Une courte prière est alors prononcée pour se réclamer, en Son Nom, de la promesse faite et de la rédemption opérée, ainsi que de la foi qu'il donne, par son Esprit qui est en nous. Les mains sont alors imposées, une action de grâce s'élève et la jeune fille quitte le cabinet pour vaquer de nouveau à ses travaux habituels.

Quoi de plus simple que cette foi d'enfant, qui accepte la promesse faite par l'Amour du Père, dans le Christ jésus, notre Seigneur ?


1 Erreurs qui sont des « erreurs de vie » de réaction ou de comportement (rem. du traducteur). 

2 Litt. : auteurs érudits.

3 Se reporter au 1er chapitre à ce sujet.

4 Litt. : la plus complète.

5 Litt. : tant qu'ils n'ont pas fait l'expérience personnelle du Christ vivant.

6 Il s'agit ici des évêques de l'Eglise anglicane, mais c'est vrai de tout pasteur ou prêtre. 

7 C'est pourquoi l'on cherche si souvent à cacher la vérité à tant de malades. alors qu'il faudrait pouvoir rester dans la Vérité de Dieu, où tout est surmonté (rem. du traducteur).

8 Dans certains cas, cependant, on peut d'emblée apporter à Dieu sa crainte majeure.

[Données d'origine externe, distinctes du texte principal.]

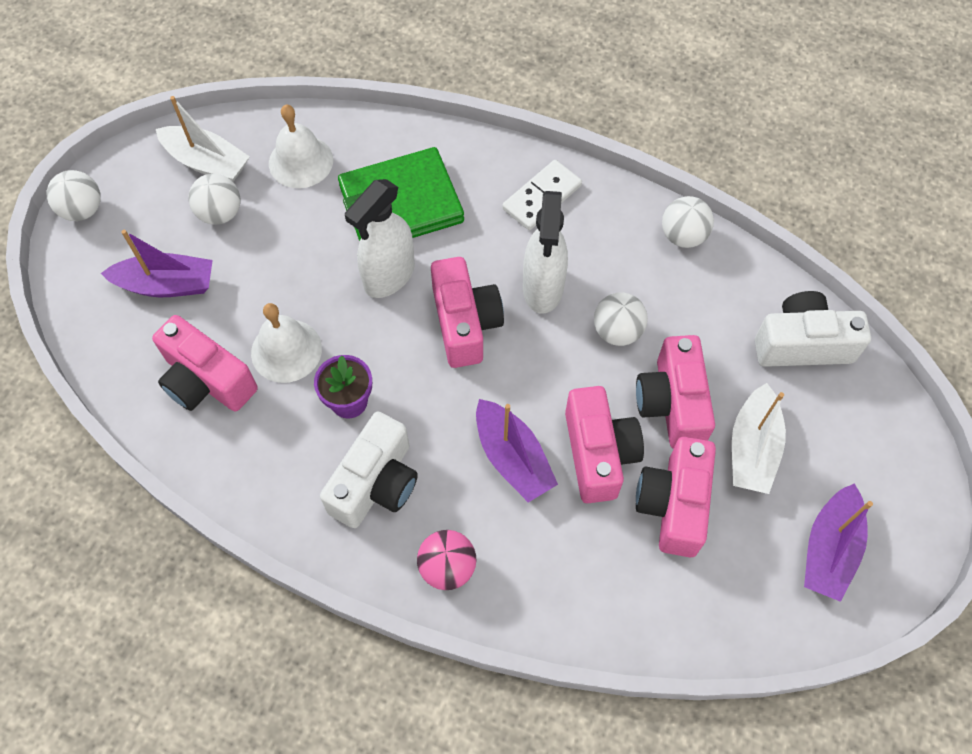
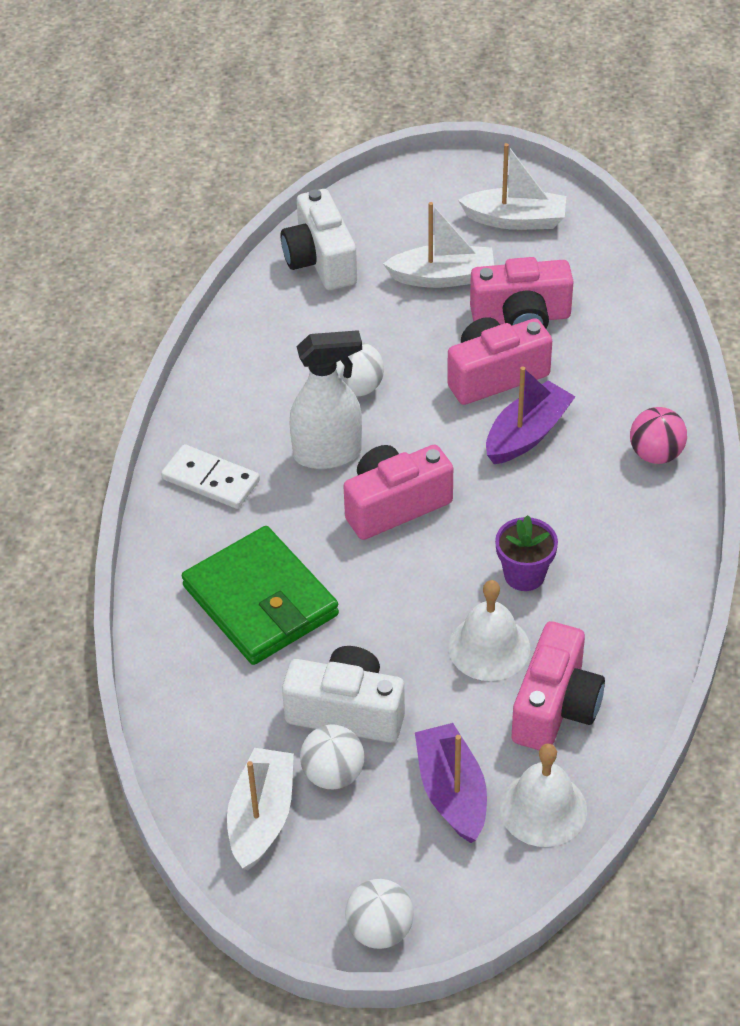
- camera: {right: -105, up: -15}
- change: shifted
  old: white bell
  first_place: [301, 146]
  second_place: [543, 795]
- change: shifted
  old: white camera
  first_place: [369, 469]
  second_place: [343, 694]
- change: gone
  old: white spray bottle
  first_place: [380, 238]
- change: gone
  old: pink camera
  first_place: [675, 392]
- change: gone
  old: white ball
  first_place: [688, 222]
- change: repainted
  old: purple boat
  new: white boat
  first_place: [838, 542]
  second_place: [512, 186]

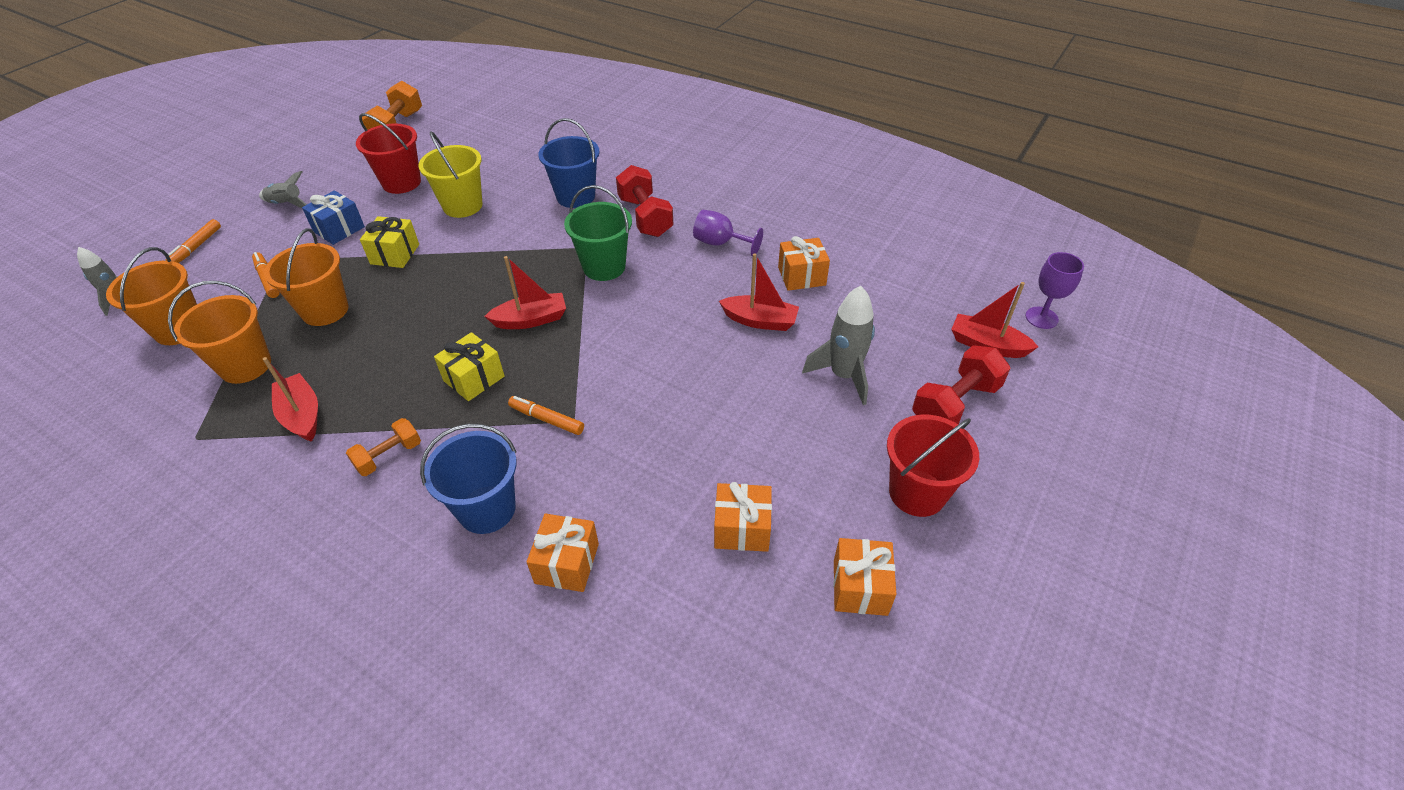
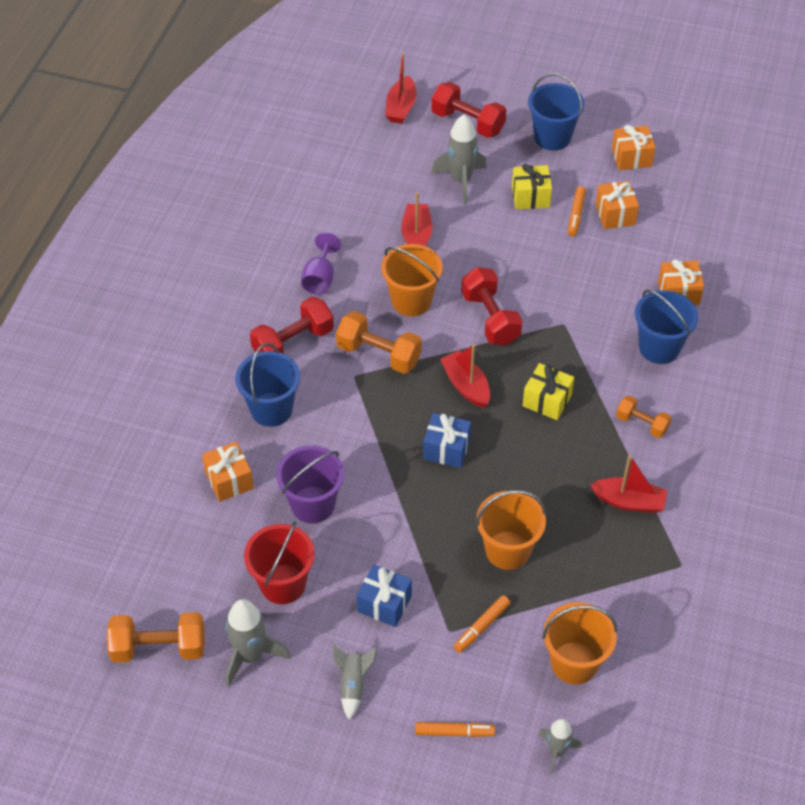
- camera: {right: -105, up: 5}
- change: shifted
  old: orange bucket
  first_place: [219, 332]
  second_place: [412, 280]
- change: rotated
  old: red boat
  first_place: [290, 399]
  second_place: [628, 484]
  degrees: -120
- change: shifted
  old: yellow gift
  first_place: [389, 242]
  second_place: [532, 186]
- change: repainted
  old: yellow bucket
  new: purple bucket
  first_place: [450, 174]
  second_place: [310, 484]
- change: shifted
  old: orange marker
  first_place: [546, 415]
  second_place: [577, 211]
- change: swapped
  old: green bucket
  new: orange dumbbell
  first_place: [598, 233]
  second_place: [379, 342]
- change: shifted
  old: orange gift
  first_place: [804, 263]
  second_place: [228, 472]
- change: repainted
  old: red bucket
  new: blue bucket
  first_place: [933, 466]
  second_place: [556, 112]
- change: gone
  old: purple goblet
  first_place: [1054, 290]
- change: new
  new: grey rocket
  second_place: [257, 643]
- change: new
  new: blue gift
  second_place: [447, 440]
- change: new
  new: red dumbbell
  second_place: [492, 306]

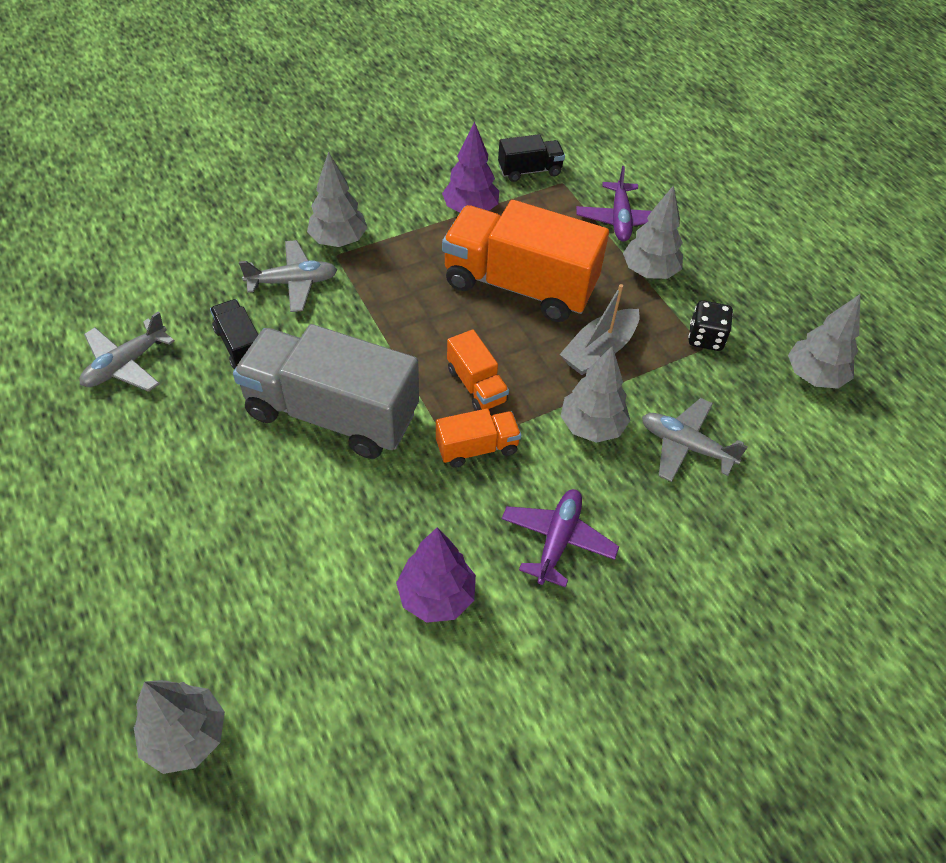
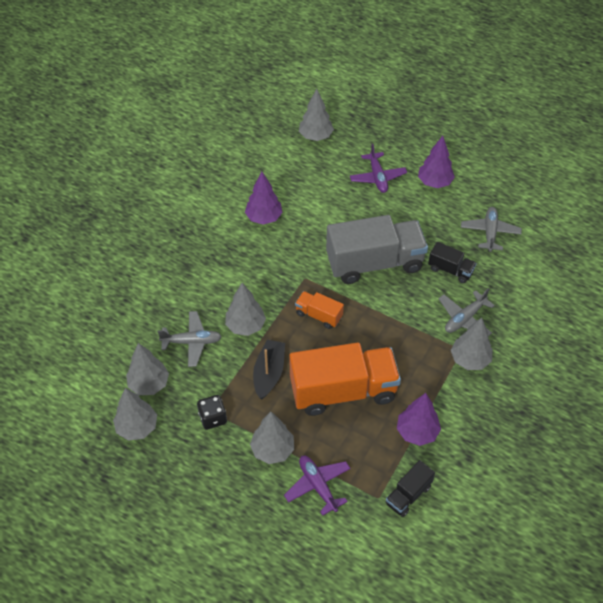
- camera: {right: 150, up: 0}
- change: gone
  old: orange truck
  first_place: [478, 438]
- change: shifted
  old: purple plane
  first_place: [560, 538]
  second_place: [378, 168]
- change: repainted
  old: grey boat
  new: black boat
  first_place: [600, 329]
  second_place: [269, 369]
- change: new
  new: grey tree
  second_place: [147, 369]
- change: new
  new: purple tree
  second_place: [436, 162]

Quand elle est ôtée, toutes les autres disparaissent (rem. du traducteur).

9 Litt. : par l'esprit dans lequel elle a été offerte.

10 Forme secrète de péché qui fait barrage. Il est beaucoup plus fréquent qu'on ne pense (note du traducteur).

11 Intéressant non seulement le corps, mais aussi l'âme, et l'esprit.

12 Litt. : de Dieu.

13 Titre des ecclésiastiques anglicans.